--- RECORDS PROVIDED Enclosed Below ---

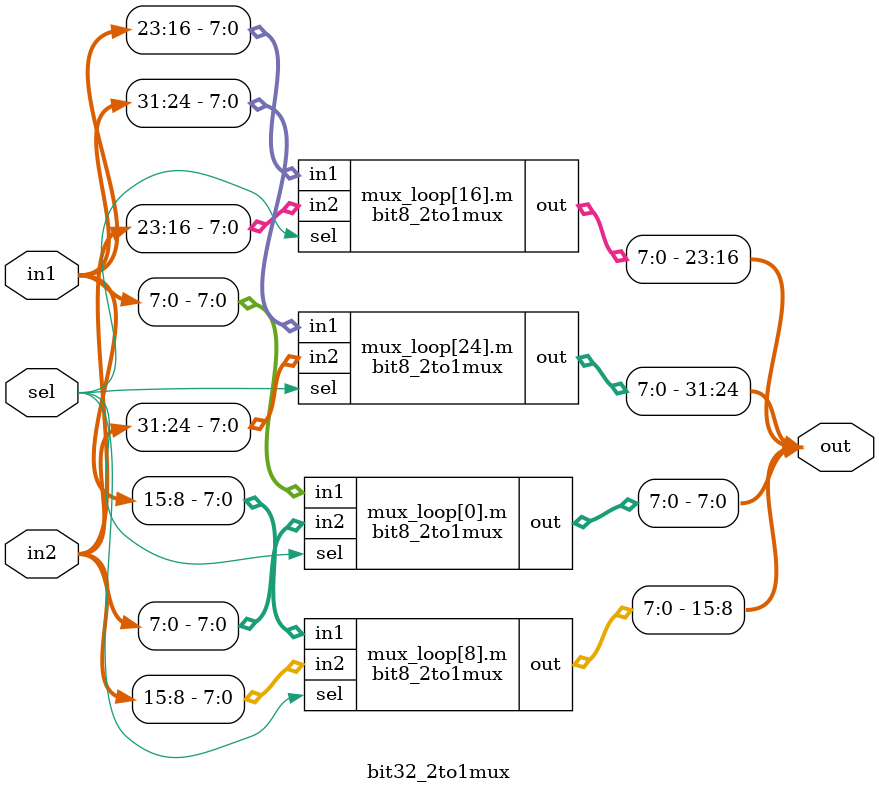
<source format=v>
module mux2to1(out,sel,in1,in2);
 input in1,in2,sel;
 output out;
 wire not_sel,a1,a2;
 not (not_sel,sel);
 and (a1,sel,in2);
 and (a2,not_sel,in1);
 or(out,a1,a2);
endmodule

module bit8_2to1mux(out,sel,in1,in2);
 input [7:0] in1,in2;
 output [7:0] out;
 input sel;
 genvar j;
 generate for (j=0; j<8;j=j+1) begin: mux_loop
 mux2to1 m1(out[j],sel,in1[j],in2[j]);
end
endgenerate
endmodule

module bit32_2to1mux(out,sel,in1,in2);
  input [31:0] in1,in2;
  output [31:0] out;
  input sel;
  genvar i;
  generate
    for (i=0;i<32;i=i+8) begin: mux_loop
      bit8_2to1mux m(out[i+7:i],sel,in1[i+7:i],in2[i+7:i]);
    end
  endgenerate
endmodule

</source>
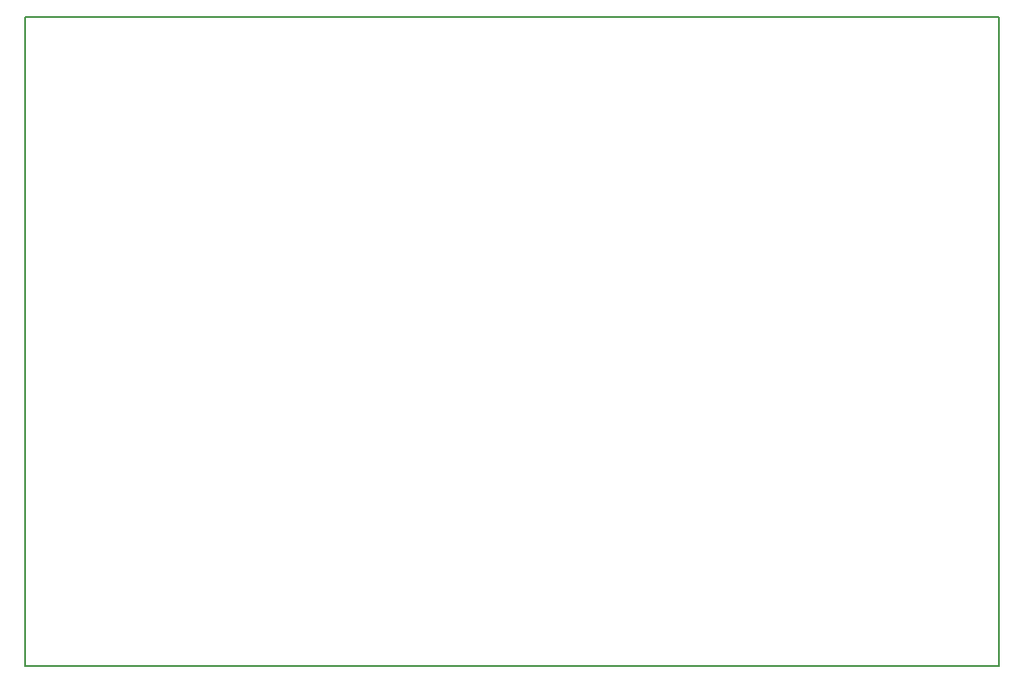
<source format=gm1>
G04 MADE WITH FRITZING*
G04 WWW.FRITZING.ORG*
G04 DOUBLE SIDED*
G04 HOLES PLATED*
G04 CONTOUR ON CENTER OF CONTOUR VECTOR*
%ASAXBY*%
%FSLAX23Y23*%
%MOIN*%
%OFA0B0*%
%SFA1.0B1.0*%
%ADD10R,3.628810X2.421870*%
%ADD11C,0.008000*%
%ADD10C,0.008*%
%LNCONTOUR*%
G90*
G70*
G54D10*
G54D11*
X4Y2418D02*
X3625Y2418D01*
X3625Y4D01*
X4Y4D01*
X4Y2418D01*
D02*
G04 End of contour*
M02*
</source>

--- End of Enclosed RECORDS PROVIDED ---

▶ ASSIGNED TASK: Write the records out again verbatim and omit the pictures they contain.

▶ EXPECTED ANSWER:
<source format=v>
module mux2to1(out,sel,in1,in2);
 input in1,in2,sel;
 output out;
 wire not_sel,a1,a2;
 not (not_sel,sel);
 and (a1,sel,in2);
 and (a2,not_sel,in1);
 or(out,a1,a2);
endmodule

module bit8_2to1mux(out,sel,in1,in2);
 input [7:0] in1,in2;
 output [7:0] out;
 input sel;
 genvar j;
 generate for (j=0; j<8;j=j+1) begin: mux_loop
 mux2to1 m1(out[j],sel,in1[j],in2[j]);
end
endgenerate
endmodule

module bit32_2to1mux(out,sel,in1,in2);
  input [31:0] in1,in2;
  output [31:0] out;
  input sel;
  genvar i;
  generate
    for (i=0;i<32;i=i+8) begin: mux_loop
      bit8_2to1mux m(out[i+7:i],sel,in1[i+7:i],in2[i+7:i]);
    end
  endgenerate
endmodule

</source>
<source format=gm1>
G04 MADE WITH FRITZING*
G04 WWW.FRITZING.ORG*
G04 DOUBLE SIDED*
G04 HOLES PLATED*
G04 CONTOUR ON CENTER OF CONTOUR VECTOR*
%ASAXBY*%
%FSLAX23Y23*%
%MOIN*%
%OFA0B0*%
%SFA1.0B1.0*%
%ADD10R,3.628810X2.421870*%
%ADD11C,0.008000*%
%ADD10C,0.008*%
%LNCONTOUR*%
G90*
G70*
G54D10*
G54D11*
X4Y2418D02*
X3625Y2418D01*
X3625Y4D01*
X4Y4D01*
X4Y2418D01*
D02*
G04 End of contour*
M02*
</source>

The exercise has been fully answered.